- **Given instruction**:
Format each line of the data below as a JSON list of strings, with one string per line and blank lines omitted. Leave the pictures out of your answer.

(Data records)

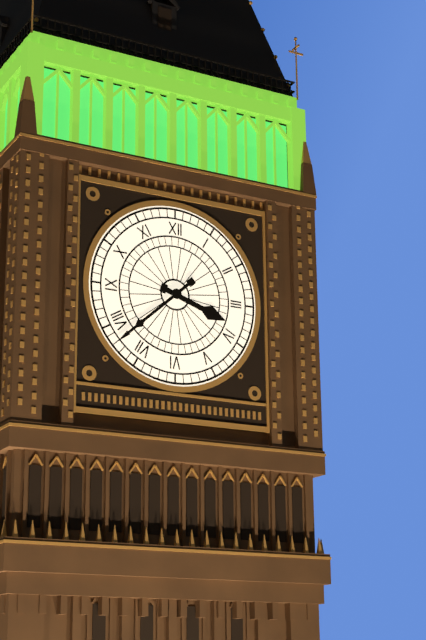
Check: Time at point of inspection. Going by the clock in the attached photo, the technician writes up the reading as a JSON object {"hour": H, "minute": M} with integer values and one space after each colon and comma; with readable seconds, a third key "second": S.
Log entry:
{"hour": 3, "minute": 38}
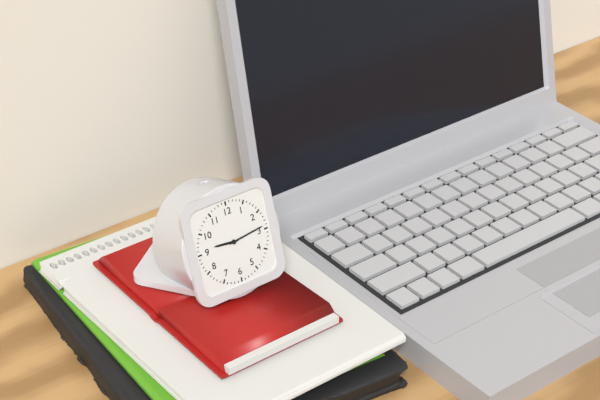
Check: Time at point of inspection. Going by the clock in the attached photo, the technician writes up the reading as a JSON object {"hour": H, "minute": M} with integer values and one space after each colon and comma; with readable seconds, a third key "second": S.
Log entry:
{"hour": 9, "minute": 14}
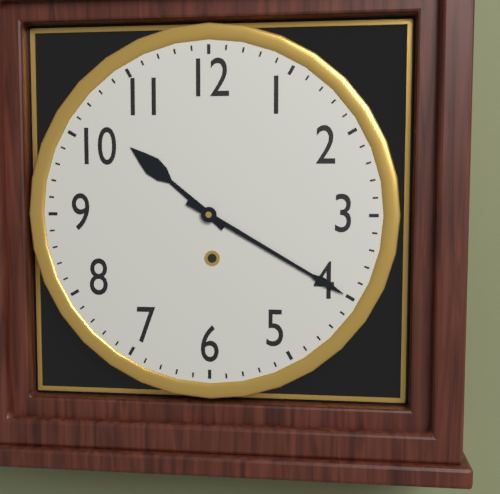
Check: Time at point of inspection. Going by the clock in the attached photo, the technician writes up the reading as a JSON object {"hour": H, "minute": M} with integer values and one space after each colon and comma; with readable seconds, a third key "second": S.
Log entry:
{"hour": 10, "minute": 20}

- **Written answer**:
[
  "Check: Time at point of inspection. Going by the clock in the attached photo, the technician writes up the reading as a JSON object {\"hour\": H, \"minute\": M} with integer values and one space after each colon and comma; with readable seconds, a third key \"second\": S.",
  "Log entry:",
  "{\"hour\": 3, \"minute\": 38}",
  "Check: Time at point of inspection. Going by the clock in the attached photo, the technician writes up the reading as a JSON object {\"hour\": H, \"minute\": M} with integer values and one space after each colon and comma; with readable seconds, a third key \"second\": S.",
  "Log entry:",
  "{\"hour\": 9, \"minute\": 14}",
  "Check: Time at point of inspection. Going by the clock in the attached photo, the technician writes up the reading as a JSON object {\"hour\": H, \"minute\": M} with integer values and one space after each colon and comma; with readable seconds, a third key \"second\": S.",
  "Log entry:",
  "{\"hour\": 10, \"minute\": 20}"
]